§ EXTRACTED ENTRIES:

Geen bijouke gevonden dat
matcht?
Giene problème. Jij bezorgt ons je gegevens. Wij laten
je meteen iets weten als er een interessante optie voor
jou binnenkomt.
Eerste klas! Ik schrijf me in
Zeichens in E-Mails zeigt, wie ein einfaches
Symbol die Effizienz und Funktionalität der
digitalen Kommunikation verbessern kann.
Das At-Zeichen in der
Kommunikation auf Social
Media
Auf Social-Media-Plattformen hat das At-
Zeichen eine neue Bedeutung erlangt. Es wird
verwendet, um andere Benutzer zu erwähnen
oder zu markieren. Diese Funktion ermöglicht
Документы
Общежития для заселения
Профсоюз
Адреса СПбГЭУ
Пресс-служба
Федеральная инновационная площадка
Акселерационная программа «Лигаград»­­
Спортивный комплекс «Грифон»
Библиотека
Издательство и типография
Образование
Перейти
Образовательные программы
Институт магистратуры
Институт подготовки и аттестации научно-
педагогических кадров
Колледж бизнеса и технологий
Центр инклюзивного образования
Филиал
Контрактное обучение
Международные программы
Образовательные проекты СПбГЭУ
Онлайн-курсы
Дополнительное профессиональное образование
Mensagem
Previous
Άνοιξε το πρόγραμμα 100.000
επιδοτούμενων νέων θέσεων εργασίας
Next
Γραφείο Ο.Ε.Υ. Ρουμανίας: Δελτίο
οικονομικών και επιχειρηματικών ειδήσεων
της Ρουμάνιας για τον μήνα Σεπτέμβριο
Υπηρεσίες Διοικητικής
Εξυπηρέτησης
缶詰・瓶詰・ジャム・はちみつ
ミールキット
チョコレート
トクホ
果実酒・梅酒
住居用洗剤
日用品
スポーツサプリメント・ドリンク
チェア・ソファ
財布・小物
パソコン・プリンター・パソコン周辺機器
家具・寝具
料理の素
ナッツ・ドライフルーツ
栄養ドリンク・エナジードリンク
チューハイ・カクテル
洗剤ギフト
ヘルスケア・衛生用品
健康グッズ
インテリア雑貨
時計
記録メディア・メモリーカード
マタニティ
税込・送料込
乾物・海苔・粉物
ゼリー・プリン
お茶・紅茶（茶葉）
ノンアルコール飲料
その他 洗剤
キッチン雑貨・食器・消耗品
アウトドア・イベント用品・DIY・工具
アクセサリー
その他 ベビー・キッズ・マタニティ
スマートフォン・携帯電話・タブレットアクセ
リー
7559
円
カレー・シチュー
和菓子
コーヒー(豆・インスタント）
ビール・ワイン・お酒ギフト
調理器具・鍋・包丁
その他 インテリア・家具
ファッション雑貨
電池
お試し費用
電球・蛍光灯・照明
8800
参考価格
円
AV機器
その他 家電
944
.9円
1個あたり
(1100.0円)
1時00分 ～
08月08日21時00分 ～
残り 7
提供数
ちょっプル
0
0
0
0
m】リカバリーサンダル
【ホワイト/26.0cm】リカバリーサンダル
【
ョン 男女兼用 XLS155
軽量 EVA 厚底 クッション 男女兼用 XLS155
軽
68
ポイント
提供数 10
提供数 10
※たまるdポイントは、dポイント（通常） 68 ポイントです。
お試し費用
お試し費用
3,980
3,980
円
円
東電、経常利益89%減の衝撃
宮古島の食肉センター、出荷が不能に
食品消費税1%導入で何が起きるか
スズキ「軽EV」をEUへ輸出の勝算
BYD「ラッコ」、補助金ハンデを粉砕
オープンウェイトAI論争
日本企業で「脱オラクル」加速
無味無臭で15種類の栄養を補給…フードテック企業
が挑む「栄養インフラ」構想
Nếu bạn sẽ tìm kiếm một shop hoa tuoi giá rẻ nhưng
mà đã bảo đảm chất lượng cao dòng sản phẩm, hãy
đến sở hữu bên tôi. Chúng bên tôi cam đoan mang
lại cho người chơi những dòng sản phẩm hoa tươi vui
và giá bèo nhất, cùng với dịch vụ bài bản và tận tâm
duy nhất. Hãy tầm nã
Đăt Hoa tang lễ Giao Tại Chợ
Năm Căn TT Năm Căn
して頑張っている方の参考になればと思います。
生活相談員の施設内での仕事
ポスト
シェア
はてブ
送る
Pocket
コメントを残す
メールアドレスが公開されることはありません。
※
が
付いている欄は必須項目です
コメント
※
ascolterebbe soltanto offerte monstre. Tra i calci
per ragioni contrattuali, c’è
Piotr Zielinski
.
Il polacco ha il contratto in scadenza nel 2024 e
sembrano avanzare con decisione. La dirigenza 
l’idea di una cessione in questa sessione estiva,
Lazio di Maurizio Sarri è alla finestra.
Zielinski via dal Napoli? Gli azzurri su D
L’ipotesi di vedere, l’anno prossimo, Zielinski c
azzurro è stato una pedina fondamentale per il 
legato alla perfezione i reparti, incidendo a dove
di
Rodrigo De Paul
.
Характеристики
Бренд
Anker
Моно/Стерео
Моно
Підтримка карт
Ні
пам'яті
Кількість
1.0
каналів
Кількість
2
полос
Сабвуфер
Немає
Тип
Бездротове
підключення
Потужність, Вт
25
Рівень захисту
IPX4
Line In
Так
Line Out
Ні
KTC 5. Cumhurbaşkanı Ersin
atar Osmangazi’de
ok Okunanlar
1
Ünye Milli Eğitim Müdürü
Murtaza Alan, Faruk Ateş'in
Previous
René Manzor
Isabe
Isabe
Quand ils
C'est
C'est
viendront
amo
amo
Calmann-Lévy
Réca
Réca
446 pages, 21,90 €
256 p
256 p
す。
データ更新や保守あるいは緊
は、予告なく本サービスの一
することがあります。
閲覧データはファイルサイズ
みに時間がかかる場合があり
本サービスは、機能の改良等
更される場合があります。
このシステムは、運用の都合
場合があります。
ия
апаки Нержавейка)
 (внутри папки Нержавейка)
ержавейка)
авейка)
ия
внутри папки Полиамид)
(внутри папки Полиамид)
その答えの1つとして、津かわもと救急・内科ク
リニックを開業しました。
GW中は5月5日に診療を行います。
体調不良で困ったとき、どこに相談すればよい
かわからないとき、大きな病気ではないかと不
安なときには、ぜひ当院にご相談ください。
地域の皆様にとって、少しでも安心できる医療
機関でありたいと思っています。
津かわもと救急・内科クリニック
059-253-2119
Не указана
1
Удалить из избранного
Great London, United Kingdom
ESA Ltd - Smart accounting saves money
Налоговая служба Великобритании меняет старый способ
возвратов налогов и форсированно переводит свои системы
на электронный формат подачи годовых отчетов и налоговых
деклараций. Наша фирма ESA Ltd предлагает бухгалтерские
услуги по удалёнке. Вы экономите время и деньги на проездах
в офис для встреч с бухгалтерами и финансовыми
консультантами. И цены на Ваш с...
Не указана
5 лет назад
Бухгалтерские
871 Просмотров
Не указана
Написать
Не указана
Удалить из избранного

§ TASK DETAILS:
Reproduce the records above, substituting "Убрать из избранного" for every occurrence of "Удалить из избранного" and leaving all other text unchanged.

§ OUTPUT BELOW:
Geen bijouke gevonden dat
matcht?
Giene problème. Jij bezorgt ons je gegevens. Wij laten
je meteen iets weten als er een interessante optie voor
jou binnenkomt.
Eerste klas! Ik schrijf me in
Zeichens in E-Mails zeigt, wie ein einfaches
Symbol die Effizienz und Funktionalität der
digitalen Kommunikation verbessern kann.
Das At-Zeichen in der
Kommunikation auf Social
Media
Auf Social-Media-Plattformen hat das At-
Zeichen eine neue Bedeutung erlangt. Es wird
verwendet, um andere Benutzer zu erwähnen
oder zu markieren. Diese Funktion ermöglicht
Документы
Общежития для заселения
Профсоюз
Адреса СПбГЭУ
Пресс-служба
Федеральная инновационная площадка
Акселерационная программа «Лигаград»­­
Спортивный комплекс «Грифон»
Библиотека
Издательство и типография
Образование
Перейти
Образовательные программы
Институт магистратуры
Институт подготовки и аттестации научно-
педагогических кадров
Колледж бизнеса и технологий
Центр инклюзивного образования
Филиал
Контрактное обучение
Международные программы
Образовательные проекты СПбГЭУ
Онлайн-курсы
Дополнительное профессиональное образование
Mensagem
Previous
Άνοιξε το πρόγραμμα 100.000
επιδοτούμενων νέων θέσεων εργασίας
Next
Γραφείο Ο.Ε.Υ. Ρουμανίας: Δελτίο
οικονομικών και επιχειρηματικών ειδήσεων
της Ρουμάνιας για τον μήνα Σεπτέμβριο
Υπηρεσίες Διοικητικής
Εξυπηρέτησης
缶詰・瓶詰・ジャム・はちみつ
ミールキット
チョコレート
トクホ
果実酒・梅酒
住居用洗剤
日用品
スポーツサプリメント・ドリンク
チェア・ソファ
財布・小物
パソコン・プリンター・パソコン周辺機器
家具・寝具
料理の素
ナッツ・ドライフルーツ
栄養ドリンク・エナジードリンク
チューハイ・カクテル
洗剤ギフト
ヘルスケア・衛生用品
健康グッズ
インテリア雑貨
時計
記録メディア・メモリーカード
マタニティ
税込・送料込
乾物・海苔・粉物
ゼリー・プリン
お茶・紅茶（茶葉）
ノンアルコール飲料
その他 洗剤
キッチン雑貨・食器・消耗品
アウトドア・イベント用品・DIY・工具
アクセサリー
その他 ベビー・キッズ・マタニティ
スマートフォン・携帯電話・タブレットアクセ
リー
7559
円
カレー・シチュー
和菓子
コーヒー(豆・インスタント）
ビール・ワイン・お酒ギフト
調理器具・鍋・包丁
その他 インテリア・家具
ファッション雑貨
電池
お試し費用
電球・蛍光灯・照明
8800
参考価格
円
AV機器
その他 家電
944
.9円
1個あたり
(1100.0円)
1時00分 ～
08月08日21時00分 ～
残り 7
提供数
ちょっプル
0
0
0
0
m】リカバリーサンダル
【ホワイト/26.0cm】リカバリーサンダル
【
ョン 男女兼用 XLS155
軽量 EVA 厚底 クッション 男女兼用 XLS155
軽
68
ポイント
提供数 10
提供数 10
※たまるdポイントは、dポイント（通常） 68 ポイントです。
お試し費用
お試し費用
3,980
3,980
円
円
東電、経常利益89%減の衝撃
宮古島の食肉センター、出荷が不能に
食品消費税1%導入で何が起きるか
スズキ「軽EV」をEUへ輸出の勝算
BYD「ラッコ」、補助金ハンデを粉砕
オープンウェイトAI論争
日本企業で「脱オラクル」加速
無味無臭で15種類の栄養を補給…フードテック企業
が挑む「栄養インフラ」構想
Nếu bạn sẽ tìm kiếm một shop hoa tuoi giá rẻ nhưng
mà đã bảo đảm chất lượng cao dòng sản phẩm, hãy
đến sở hữu bên tôi. Chúng bên tôi cam đoan mang
lại cho người chơi những dòng sản phẩm hoa tươi vui
và giá bèo nhất, cùng với dịch vụ bài bản và tận tâm
duy nhất. Hãy tầm nã
Đăt Hoa tang lễ Giao Tại Chợ
Năm Căn TT Năm Căn
して頑張っている方の参考になればと思います。
生活相談員の施設内での仕事
ポスト
シェア
はてブ
送る
Pocket
コメントを残す
メールアドレスが公開されることはありません。
※
が
付いている欄は必須項目です
コメント
※
ascolterebbe soltanto offerte monstre. Tra i calci
per ragioni contrattuali, c’è
Piotr Zielinski
.
Il polacco ha il contratto in scadenza nel 2024 e
sembrano avanzare con decisione. La dirigenza 
l’idea di una cessione in questa sessione estiva,
Lazio di Maurizio Sarri è alla finestra.
Zielinski via dal Napoli? Gli azzurri su D
L’ipotesi di vedere, l’anno prossimo, Zielinski c
azzurro è stato una pedina fondamentale per il 
legato alla perfezione i reparti, incidendo a dove
di
Rodrigo De Paul
.
Характеристики
Бренд
Anker
Моно/Стерео
Моно
Підтримка карт
Ні
пам'яті
Кількість
1.0
каналів
Кількість
2
полос
Сабвуфер
Немає
Тип
Бездротове
підключення
Потужність, Вт
25
Рівень захисту
IPX4
Line In
Так
Line Out
Ні
KTC 5. Cumhurbaşkanı Ersin
atar Osmangazi’de
ok Okunanlar
1
Ünye Milli Eğitim Müdürü
Murtaza Alan, Faruk Ateş'in
Previous
René Manzor
Isabe
Isabe
Quand ils
C'est
C'est
viendront
amo
amo
Calmann-Lévy
Réca
Réca
446 pages, 21,90 €
256 p
256 p
す。
データ更新や保守あるいは緊
は、予告なく本サービスの一
することがあります。
閲覧データはファイルサイズ
みに時間がかかる場合があり
本サービスは、機能の改良等
更される場合があります。
このシステムは、運用の都合
場合があります。
ия
апаки Нержавейка)
 (внутри папки Нержавейка)
ержавейка)
авейка)
ия
внутри папки Полиамид)
(внутри папки Полиамид)
その答えの1つとして、津かわもと救急・内科ク
リニックを開業しました。
GW中は5月5日に診療を行います。
体調不良で困ったとき、どこに相談すればよい
かわからないとき、大きな病気ではないかと不
安なときには、ぜひ当院にご相談ください。
地域の皆様にとって、少しでも安心できる医療
機関でありたいと思っています。
津かわもと救急・内科クリニック
059-253-2119
Не указана
1
Убрать из избранного
Great London, United Kingdom
ESA Ltd - Smart accounting saves money
Налоговая служба Великобритании меняет старый способ
возвратов налогов и форсированно переводит свои системы
на электронный формат подачи годовых отчетов и налоговых
деклараций. Наша фирма ESA Ltd предлагает бухгалтерские
услуги по удалёнке. Вы экономите время и деньги на проездах
в офис для встреч с бухгалтерами и финансовыми
консультантами. И цены на Ваш с...
Не указана
5 лет назад
Бухгалтерские
871 Просмотров
Не указана
Написать
Не указана
Убрать из избранного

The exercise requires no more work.